We all do what isn’t rational

“Free” is the bait we all have been taking for as long as I can remember. My earliest recollection is free toys inside boxes of cereal. I wonder how many millions of toys McDonald’s has given away in Happy Meals. Marketers give stuff away because doing so is effective. When offered free stuff, we consumers often take action. This was the case recently in our Working Writers group.

As you might expect, Working Writers members are busy working. So when our blog czar recently pleaded for contributions, we felt her pain, but that was about all. Then she offered a $5 Starbucks card to the first two in the group to produce blog posts.

Done.

Clearly, we humans are not entirely rational. Marketers have known this for a long time. We are of two minds, the left and right. They often bicker. The right brain, or emotional side, usually wins. (Funny how it’s the right side.) It’s no wonder some of us couldn’t resist a chocolate chip cookie if our health depended on it.

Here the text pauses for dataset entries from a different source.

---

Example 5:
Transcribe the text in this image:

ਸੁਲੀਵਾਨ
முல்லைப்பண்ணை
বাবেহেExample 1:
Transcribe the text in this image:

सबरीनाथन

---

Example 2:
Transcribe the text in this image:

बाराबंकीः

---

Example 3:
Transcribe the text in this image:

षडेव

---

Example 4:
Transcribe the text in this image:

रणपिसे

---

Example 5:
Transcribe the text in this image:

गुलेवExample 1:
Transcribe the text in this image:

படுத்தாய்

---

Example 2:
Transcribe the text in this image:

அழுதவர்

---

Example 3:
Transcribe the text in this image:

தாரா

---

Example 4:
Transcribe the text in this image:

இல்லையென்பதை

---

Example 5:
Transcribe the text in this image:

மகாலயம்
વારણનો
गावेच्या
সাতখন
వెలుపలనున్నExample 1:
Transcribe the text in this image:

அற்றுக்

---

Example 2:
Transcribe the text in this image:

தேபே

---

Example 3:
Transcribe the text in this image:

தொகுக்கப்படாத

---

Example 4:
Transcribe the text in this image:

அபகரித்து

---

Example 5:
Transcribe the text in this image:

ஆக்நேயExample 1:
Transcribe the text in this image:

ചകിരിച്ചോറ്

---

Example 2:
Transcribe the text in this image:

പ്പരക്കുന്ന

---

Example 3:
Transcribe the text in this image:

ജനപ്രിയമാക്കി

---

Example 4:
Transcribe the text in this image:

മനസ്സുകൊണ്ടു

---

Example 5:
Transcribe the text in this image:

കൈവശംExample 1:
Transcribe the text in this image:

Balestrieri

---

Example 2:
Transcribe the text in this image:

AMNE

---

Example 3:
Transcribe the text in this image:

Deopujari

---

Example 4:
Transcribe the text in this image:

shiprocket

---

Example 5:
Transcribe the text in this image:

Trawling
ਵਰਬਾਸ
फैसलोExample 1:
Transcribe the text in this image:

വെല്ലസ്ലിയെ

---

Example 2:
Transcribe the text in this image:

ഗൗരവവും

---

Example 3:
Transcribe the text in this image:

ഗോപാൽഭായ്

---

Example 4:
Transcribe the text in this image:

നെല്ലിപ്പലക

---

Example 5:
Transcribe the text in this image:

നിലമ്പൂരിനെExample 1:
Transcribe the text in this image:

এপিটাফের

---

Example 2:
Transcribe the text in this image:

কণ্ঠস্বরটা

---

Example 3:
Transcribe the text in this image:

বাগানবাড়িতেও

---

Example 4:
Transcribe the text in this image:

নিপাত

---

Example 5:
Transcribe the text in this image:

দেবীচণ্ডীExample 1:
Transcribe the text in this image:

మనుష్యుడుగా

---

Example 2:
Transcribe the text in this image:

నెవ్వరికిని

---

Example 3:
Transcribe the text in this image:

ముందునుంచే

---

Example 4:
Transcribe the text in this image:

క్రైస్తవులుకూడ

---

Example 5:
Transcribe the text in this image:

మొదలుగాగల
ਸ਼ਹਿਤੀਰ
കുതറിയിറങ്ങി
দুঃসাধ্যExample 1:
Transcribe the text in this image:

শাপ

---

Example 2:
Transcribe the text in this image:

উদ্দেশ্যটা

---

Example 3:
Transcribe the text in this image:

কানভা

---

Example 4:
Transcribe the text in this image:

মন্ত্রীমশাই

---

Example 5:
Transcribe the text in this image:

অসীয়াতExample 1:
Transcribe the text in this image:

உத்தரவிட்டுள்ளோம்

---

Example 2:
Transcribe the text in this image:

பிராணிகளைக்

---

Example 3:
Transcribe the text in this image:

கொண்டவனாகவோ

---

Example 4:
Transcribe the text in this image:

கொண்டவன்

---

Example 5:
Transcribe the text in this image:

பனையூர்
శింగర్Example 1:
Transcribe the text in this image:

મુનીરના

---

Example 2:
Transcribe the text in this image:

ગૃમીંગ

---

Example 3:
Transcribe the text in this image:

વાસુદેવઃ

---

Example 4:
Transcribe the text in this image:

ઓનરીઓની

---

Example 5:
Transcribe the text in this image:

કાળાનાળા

My rational side will argue that I can earn $5 in well under the hour it will take me to write and edit a blog post. In fact, for an hour’s work I could give everyone in the group gift cards and buy them quadruple-shot Venti lattes. Blog, the left brain tells me, but do it some other day.

The emotional side screams free! And the debate begins:

Rational: Free? But your time is more valuable!

Emotional: Mmm, coffee. Besides, I know you. You’re not pulling five buck out of your wallet for coffee.

Rational: Pull five . . . What? It’s not about pulling out five bucks. It’s about blogging for $5 when you could be putting a hundred in the wallet.

Emotional: Mmm, coffee.

In his e-book, The Ad Contrarian, author Bob Hoffman says that “advertising is most productive when it is focused on changing behavior, not attitudes.” You can change behavior by giving people a good reason to try your product or service. Offering something for free or at a reduced price can work nicely.

In our case, pleading for blog contributions for the good of the group and our individual businesses didn’t work quite as well as bribing the group with a specific promise of immediate reward.

I’m not suggesting that giving stuff away guarantees marketing results. It may or may not be good tactic, depending on your business and the offer. Neither am I suggesting WW members will work for coffee cards. By the way, I wasn’t among the first two bloggers, so there’s no card in it for me. I’m simply pointing out that “free” continues to defy the rational mind.

Scott Burditt is a free-lance writer working in business-to-business and agricultural marketing communications. He specializes in speaking to both sides of the brain.